I wrote Undeniable primarily for people who wonder whether God is really there — either believers who sometimes doubt their belief or doubters who sometimes doubt their doubt. These people need to know that claims on the part of scientists to have made sense of reality apart from God are badly confused. And because Darwin’s theory is the centerpiece of those claims, I made refuting his theory the centerpiece of the book.
People who confidently affirm both Darwin’s theory and God’s existence were less of a priority for me then, in 2016, but my sense of the importance of addressing that group has grown in the years since (which accounts for my contribution to Theistic Evolution).
An Unfolding Discussion
Hans Vodder is a friend in this latter group with whom I’ve been enjoying an unfolding discussion of the argument in Undeniable for well over a year. Hans thinks my argument wrongly assumes that living things are “discrete combinatorial objects” (DCOs), a term that traces back at least to William Dembski’s No Free Lunch (2002), but which I never use in Undeniable. Based on my understanding of what Hans means by this term, I’ve been trying to convince him (most recently here, and before that here) that his objections don’t apply.
Here is Hans’s recent response:
You mentioned the “hope… that we will at least pinpoint the cause of our disagreement.” Sharing that hope, I suggest our disagreement may stem from addressing two questions simultaneously. The first question is, “How do we calculate the probability that organisms evolved by chance?” The second is an open question in biology: “How might natural processes navigate overwhelmingly large search spaces?” While obviously related, these questions are distinct.
I’ve focused on the first, questioning Undeniable’s method (and for me, what I’ve claimed are assumptions of the method aren’t necessarily assumptions I attribute to you, personally). My criticisms may seem pedantic compared to the larger question about search spaces, but the probabilistic issues aren’t trivial. To see why, let’s start by considering the “crude math” described in our last exchange:
“A main point of Undeniable is that the making of any whole thing that does something clever requires a great many parts to be arranged in a complementary way. Taken individually, each of these parts is unlikely to be arranged correctly by chance… The hundreds or thousands of small fractions representing the individual probabilities inevitably multiply to a probability so small as to constitute an outright impossibility” (Axe, 09/21/18, quoted in Axe, 12/12/18; emphasis in the original).
Now, correct me if I’m wrong, but it sounds like there is an assumption here, namely, that the “whole” can be treated as the sum of its parts, with each part being assigned an independent probability value. As far as I can tell, this is a textbook case of a DCO-based probability calculation (but I’m no expert in probability theory, so if I’m wrong, please help me out).
The basic problem is that this method of calculation assumes something not in evidence — that living things are basically DCOs. An additional problem, as I tried to show in my previous post, is that modeling living things as DCOs implies consequences neither of us finds acceptable, such as synchronic appearance. The upshot is that even if excruciatingly small fractions entailing fantastic improbability are employed by the method, the method itself uses an inappropriate model (an organisms-as-DCOs model), making it the wrong probabilistic tool for the job. As a result, nothing conclusive follows from its use.

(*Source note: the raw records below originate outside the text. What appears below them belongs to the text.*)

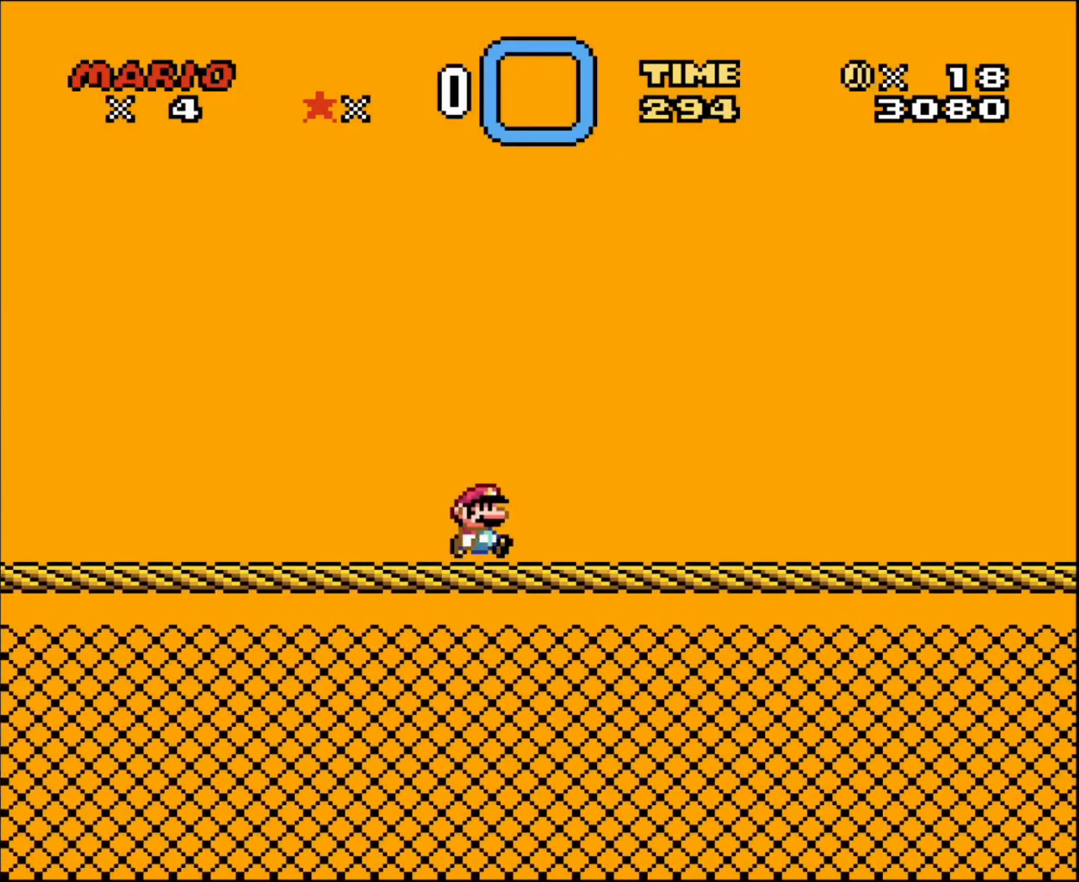
{"buttons": [], "events": [[33, "DPAD_RIGHT", "up"], [133, "DPAD_RIGHT", "down"], [217, "DPAD_RIGHT", "up"], [350, "DPAD_RIGHT", "down"], [467, "DPAD_RIGHT", "up"]]}
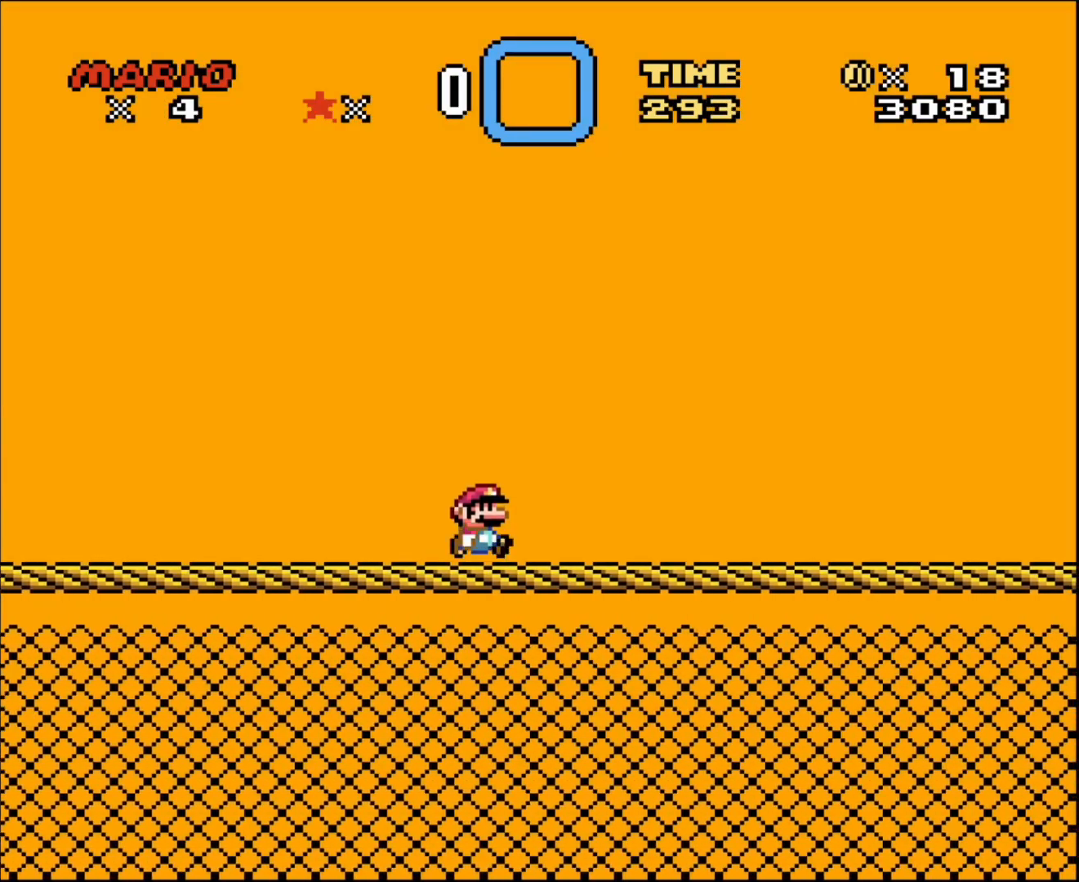
{"buttons": [], "events": [[100, "DPAD_RIGHT", "down"], [183, "DPAD_RIGHT", "up"], [317, "DPAD_RIGHT", "down"], [367, "DPAD_RIGHT", "up"]]}
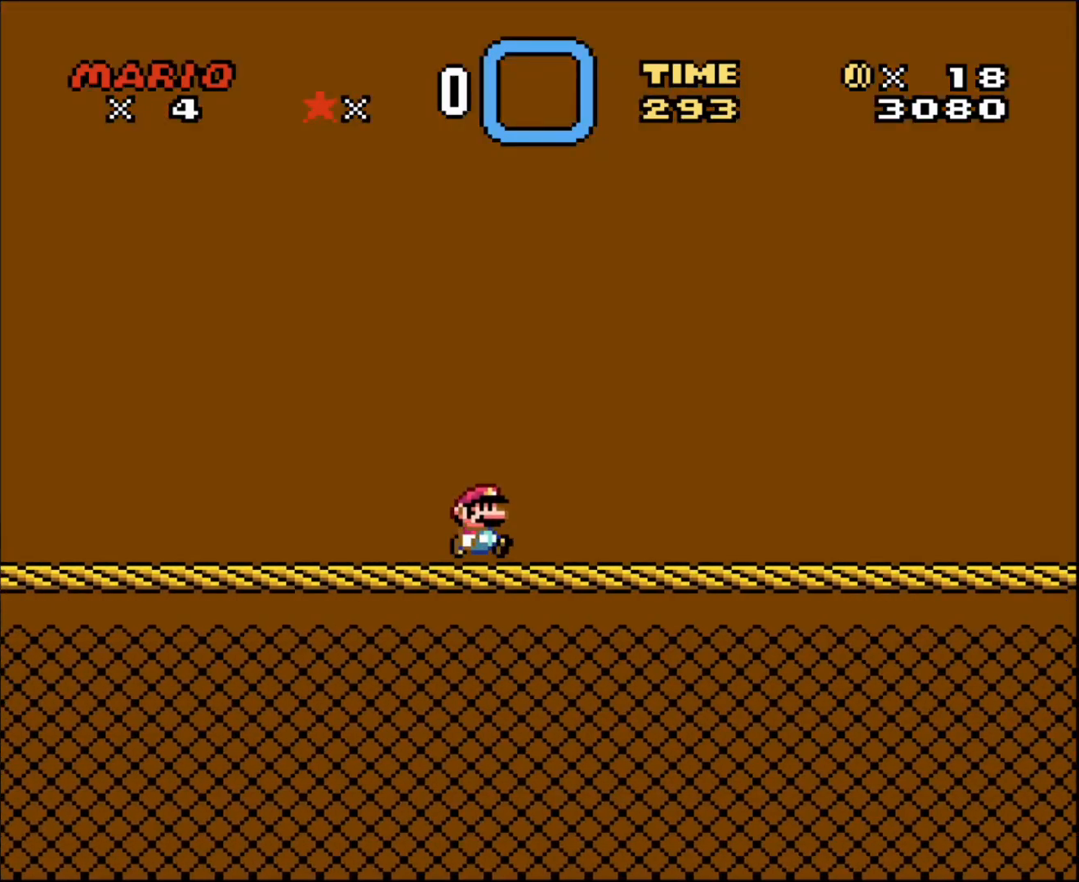
{"buttons": ["DPAD_RIGHT"], "events": [[33, "DPAD_RIGHT", "down"], [133, "DPAD_RIGHT", "up"], [250, "DPAD_RIGHT", "down"], [350, "DPAD_RIGHT", "up"], [500, "DPAD_RIGHT", "down"]]}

I think we’re addressing the same question, Hans. You’re absolutely right to focus on my treatment of the probability of organisms evolving by chance.
Veering Off Course
On the other hand, if you’re focusing on someone else’s treatment of that probability, then we’re going to get off track. When you say: “what I [Hans] have claimed are assumptions of the method aren’t necessarily assumptions I attribute to you [Doug], personally,” we do indeed seem to have veered off course.
Since the point in question is whether the argument I put forward in Undeniable is valid, and you and I are the people trying to resolve our disagreement on that, Van Till’s critique of Dembski needs to be set aside. If background reading helps you address what I’m saying, that’s great! But do address what I’m saying.
A Concrete Example
For the past several posts, I’ve used a concrete example — natural causes sculpting a rugged outcrop of marble into a magnificent human statue — to illustrate the simplicity and generality of the argument in Undeniable. I’ve been claiming not only that we all intuitively sense the impossibility of this happening, but also that we can use simple probabilistic reasoning to validate that intuition. It’s this simple Hans:
- The forming of this statue would require surface reshaping that is both extensive and coherent.
- For natural causes to exquisitely sculpt even a small portion of a human figure — an eyelid or a thumbnail — is improbable.
- It follows that for natural causes to sculpt the many hundreds of comparably improbable small portions of a human figure — not only in the same chunk of marble but also in their proper proportions and placements — is fantastically improbable.
Do you agree, Hans? If not, can you explain your disagreement by identifying the faulty assumption or the faulty inference rather than by categorizing the argument?